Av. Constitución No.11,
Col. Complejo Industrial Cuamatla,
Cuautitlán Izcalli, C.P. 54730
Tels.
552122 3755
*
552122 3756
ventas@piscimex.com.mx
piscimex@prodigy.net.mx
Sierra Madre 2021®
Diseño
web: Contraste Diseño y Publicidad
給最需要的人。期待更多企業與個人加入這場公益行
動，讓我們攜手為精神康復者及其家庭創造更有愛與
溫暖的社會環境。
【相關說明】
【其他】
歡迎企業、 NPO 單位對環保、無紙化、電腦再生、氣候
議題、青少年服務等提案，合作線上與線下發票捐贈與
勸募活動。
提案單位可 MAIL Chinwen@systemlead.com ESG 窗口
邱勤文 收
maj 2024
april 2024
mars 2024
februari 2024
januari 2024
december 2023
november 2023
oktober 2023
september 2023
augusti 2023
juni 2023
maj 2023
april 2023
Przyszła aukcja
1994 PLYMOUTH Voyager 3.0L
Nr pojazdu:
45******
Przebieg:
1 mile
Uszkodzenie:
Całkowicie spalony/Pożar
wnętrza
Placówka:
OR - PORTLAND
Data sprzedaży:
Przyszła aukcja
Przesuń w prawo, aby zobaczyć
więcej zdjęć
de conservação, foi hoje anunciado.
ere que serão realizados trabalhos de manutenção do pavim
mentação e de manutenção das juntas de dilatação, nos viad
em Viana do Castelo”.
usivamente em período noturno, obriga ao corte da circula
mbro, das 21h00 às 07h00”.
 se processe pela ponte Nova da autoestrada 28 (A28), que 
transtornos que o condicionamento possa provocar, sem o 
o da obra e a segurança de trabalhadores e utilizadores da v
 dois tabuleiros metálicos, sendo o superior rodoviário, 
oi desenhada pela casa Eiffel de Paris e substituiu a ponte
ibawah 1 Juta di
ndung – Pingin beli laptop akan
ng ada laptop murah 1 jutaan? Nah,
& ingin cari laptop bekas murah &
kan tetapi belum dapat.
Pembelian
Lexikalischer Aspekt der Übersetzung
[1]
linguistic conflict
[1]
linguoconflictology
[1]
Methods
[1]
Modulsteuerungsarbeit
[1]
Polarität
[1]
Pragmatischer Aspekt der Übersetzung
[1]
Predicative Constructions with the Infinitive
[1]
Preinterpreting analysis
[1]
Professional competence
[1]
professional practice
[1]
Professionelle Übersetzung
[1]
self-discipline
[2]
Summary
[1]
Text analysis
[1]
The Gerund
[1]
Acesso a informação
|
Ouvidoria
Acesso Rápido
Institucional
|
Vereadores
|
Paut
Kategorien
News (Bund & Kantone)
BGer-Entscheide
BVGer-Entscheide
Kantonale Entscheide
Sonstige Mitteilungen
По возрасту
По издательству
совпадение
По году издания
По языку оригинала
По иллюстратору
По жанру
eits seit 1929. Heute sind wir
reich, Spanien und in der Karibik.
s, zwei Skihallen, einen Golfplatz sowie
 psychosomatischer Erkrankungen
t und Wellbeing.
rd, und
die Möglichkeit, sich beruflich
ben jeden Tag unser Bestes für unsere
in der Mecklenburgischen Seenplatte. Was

WHAT THIS TASK INVOLVES:
Report how many lines in the entries hold the string "laptop". Nothing but the number is wanted.

THE ANSWER:
3